Vote Solar hopes to accomplish these policy goals with help from an important constituency in 2020 — solar customers. The organization wants to “mobilize power in solar” and educate solar customers about how to influence legislators and commissioners in favor of the energy that helps lower their electric bills and green the grid. These voices are crucial in all of Vote Solar’s efforts to elevate solar + storage instead of fossil fuels.
“We have a really big choice in front of us, and so the fights that we will be having at Vote Solar this year are to make the right choice clear,” Constantine said. “We can make a lot of investments over the next three or four years in fossil gas for our electricity system, which will lock us in for years to basically the status quo, or we can adopt these new inexpensive-and-getting-cheaper technologies and choose a different path going forward.”
matthew says
is there a restrictions on nursing homes to get a solar panels in California?
Kelly Pickerel says
No
Rich Haering says
No info on Texas?
Kelly Pickerel says
We highlight Texas in Part 2: https://www.solarpowerworldonline.com/2020/01/part-2-more-solar-policy-efforts-to-watch-2020/
Jim Johnson says
We are at a period of change were we should be looking for the most effective methodology to solve our energy problems. This has zero to do with climate, but everything to do with efficiency and effectiveness. Alas, new homes are typically built to the old rules to remain cheap. New homes, even the tiniest, should be designed for maximum insulation and with due regard to the sun’s affects on heating and cooling. The design should include solar generation to lessen the demands on the grid or indeed become entirely free and independent of the grid.
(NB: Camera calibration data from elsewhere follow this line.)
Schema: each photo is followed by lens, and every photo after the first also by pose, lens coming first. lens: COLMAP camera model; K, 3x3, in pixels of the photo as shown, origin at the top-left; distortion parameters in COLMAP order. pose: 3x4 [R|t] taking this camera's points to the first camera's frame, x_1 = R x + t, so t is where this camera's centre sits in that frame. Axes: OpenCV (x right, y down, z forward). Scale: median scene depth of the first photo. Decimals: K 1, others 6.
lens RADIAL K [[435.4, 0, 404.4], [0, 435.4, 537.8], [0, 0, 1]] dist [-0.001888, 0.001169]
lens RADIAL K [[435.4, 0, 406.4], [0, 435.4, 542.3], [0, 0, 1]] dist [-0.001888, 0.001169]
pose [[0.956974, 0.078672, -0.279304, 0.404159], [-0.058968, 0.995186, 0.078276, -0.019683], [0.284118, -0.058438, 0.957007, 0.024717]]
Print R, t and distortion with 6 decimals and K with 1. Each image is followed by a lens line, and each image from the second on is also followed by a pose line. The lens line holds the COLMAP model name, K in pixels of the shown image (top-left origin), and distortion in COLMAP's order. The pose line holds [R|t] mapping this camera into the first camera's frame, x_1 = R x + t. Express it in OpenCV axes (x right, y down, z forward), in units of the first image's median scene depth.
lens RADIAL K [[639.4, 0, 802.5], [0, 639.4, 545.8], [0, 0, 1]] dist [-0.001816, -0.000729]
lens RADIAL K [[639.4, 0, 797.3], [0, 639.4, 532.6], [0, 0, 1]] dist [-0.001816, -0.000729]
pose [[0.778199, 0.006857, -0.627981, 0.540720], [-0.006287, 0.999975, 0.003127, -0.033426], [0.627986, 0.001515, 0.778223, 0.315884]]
Our roofs and highways are literally deserts. Consider Manhattan Island, there is about 1 square mile of green with Central Park and nearly zero solar panels or greenery on the roofs. In LA there are parking lots everywhere–literally deserts–they are black and absorb all the sun’s energy. Yes, asphalt is cheap, but how does that heat affect world climate. Oh, and LA has to import every drop of its water and it still gets wasted. On and on. Shade the parking lots with solar panels and kill three birds with one stone. Cool cars, power to the grid and shade on the asphalt.
Jim stack says
Great comment.
Eliot Kersgaard says
Thanks Kelsey! Glad you decided to include a little bit about what we will be seeing in Florida this year. In addition, we are watching a solar license plate bill to help fund workforce development and equip the private sector side of the knowledge equation with what we need to go solar more rapidly in Florida. In the hyperlocal focus we might start seeing more utilities follow FMPA’s advice and Georgia Power’s lead in raising fixed rates in order to deter net metering customers.